Chernikov não prestava atenção ao doutor enquanto ele continuava sua conversa. Uma voz rouca e monótona falava longamente do rádio, ocasionalmente parando para permitir que Chernikov falasse brevemente. Geissler estudou as fotos; a placa da rua fora da casa estava claramente visível. Ashbury Lane. Eles foram descobertos.

O Major bateu mais três vezes na porta, sua conversa agora encerrada. O ajudante reapareceu, desta vez com dois guardas adicionais. O doutor não tinha visto esses antes.

"Há mais um item naquele envelope, Doutor. Você vai querer ver esse, vai ser reconfortante para você."

O doutor finalmente olhou para Chernikov nos olhos. O russo parecia confiante, despreocupado. Ele olhou dentro do envelope, vendo algo escondido no fundo. Ele o pegou com a mão boa.
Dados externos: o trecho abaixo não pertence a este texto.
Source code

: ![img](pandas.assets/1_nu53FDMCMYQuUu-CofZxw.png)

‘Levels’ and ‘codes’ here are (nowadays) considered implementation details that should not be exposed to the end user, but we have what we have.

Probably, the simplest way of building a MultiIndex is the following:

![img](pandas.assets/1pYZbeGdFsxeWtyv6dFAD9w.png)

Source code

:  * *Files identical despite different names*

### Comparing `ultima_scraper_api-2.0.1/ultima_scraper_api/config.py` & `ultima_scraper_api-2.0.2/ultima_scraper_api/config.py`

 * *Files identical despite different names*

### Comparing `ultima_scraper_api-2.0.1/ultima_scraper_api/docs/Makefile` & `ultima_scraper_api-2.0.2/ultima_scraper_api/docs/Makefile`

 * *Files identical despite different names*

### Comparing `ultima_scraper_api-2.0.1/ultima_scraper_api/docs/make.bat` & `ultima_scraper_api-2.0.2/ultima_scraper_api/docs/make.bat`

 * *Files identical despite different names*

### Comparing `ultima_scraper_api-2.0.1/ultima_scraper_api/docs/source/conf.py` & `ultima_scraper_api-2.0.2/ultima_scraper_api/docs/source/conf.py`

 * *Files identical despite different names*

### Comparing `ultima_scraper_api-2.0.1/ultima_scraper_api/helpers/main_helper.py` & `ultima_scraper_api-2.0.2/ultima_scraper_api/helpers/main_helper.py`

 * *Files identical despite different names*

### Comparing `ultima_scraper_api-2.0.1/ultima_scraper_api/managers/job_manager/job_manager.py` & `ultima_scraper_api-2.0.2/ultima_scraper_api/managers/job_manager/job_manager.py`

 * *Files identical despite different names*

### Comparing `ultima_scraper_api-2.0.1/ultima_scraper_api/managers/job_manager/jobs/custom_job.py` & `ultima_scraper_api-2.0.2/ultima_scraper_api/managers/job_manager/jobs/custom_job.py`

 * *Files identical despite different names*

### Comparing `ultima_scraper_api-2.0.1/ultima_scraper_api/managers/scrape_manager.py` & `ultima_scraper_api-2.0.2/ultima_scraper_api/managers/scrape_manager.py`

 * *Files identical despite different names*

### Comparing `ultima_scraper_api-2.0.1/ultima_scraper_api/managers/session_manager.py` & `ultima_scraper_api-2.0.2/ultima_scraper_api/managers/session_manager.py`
"Eu mesmo o coletei, como um favor. Achei que você gostaria de um lembrete. Muitos homens em meu batalhão gostavam de carregar esses por aí."

Doutor Geissler segurava uma mecha de cabelo preto azeviche, amarrada com um pedaço de laço branco que ele reconheceu instantaneamente do vestido de noiva de Liesel.

"Ela não vai sentir falta disso, é claro. Me disseram que ela estava dormindo profundamente. Meus homens entraram e saíram antes que alguém acordasse, ao que parece. Eles são muito bons nisso."

O doutor compreendeu por completo o significado das palavras de Chernikov. Ele havia imaginado que sua própria vida tinha sido perdida assim que ele veio para este lugar; era apenas uma questão de tempo, ele pensou. Pelo que Liesel sabia, ele estava morto desde 1945; uma condição necessária de seu acordo com a Fundação. A morte parecia uma formalidade, um acerto de contas há muito pendentes. Mas ele nunca havia imaginado que a Fundação seria comprometida a ponto de expor sua família. A extensão total dos danos estava se tornando mais clara. Seus pensamentos se ramificaram novamente para além de sua própria morte iminente.

"Creio que agora tenhamos sua cooperação total e sem hesitação, Doutor?"

Geissler colocou os pés no chão e, lenta e agonizantemente, levantou-se com as pernas machucadas e sangrando. Ele fechou três tocos e um dedo anelar intacto ao redor da mecha de cabelo de sua esposa, apertando-o em seu punho, sangue fresco saindo das feridas em sua mão e já começando a gotejar.

"Sim. Major."

Chernikov fez sinal para que os guardas entrassem na cela. "Limpem este aqui, arrumem algumas roupas para ele. Aproveitem e alimentem-no."

Os dois guardas foram até o Doutor, começando a tirá-lo da cela de uma maneira estranhamente gentil. Chernikov colocou o chapéu e começou a andar pelo corredor à frente do grupo.

"Estamos voltando para o Sítio-7, Doutor. Há muito a fazer."

O oficial da GRU-P desapareceu na esquina. Os guardas colocaram o doutor em uma cadeira de rodas, esperando do lado de fora da cela. O doutor fez uma nota mental para si mesmo para agradecer devidamente ao Major Chernikov quando tivesse a oportunidade. Ele achava que desejava a morte antes desta visita. Mas agora ela sabia que estava enganado. Afinal, havia algo pelo qual viver.

Os olhos negros e inchados do Doutor Geissler e as escoriações nas córneas tornavam sua expressão ilegível para qualquer um dos guardas e médicos presentes. Seu ódio recém-aceso passou despercebido.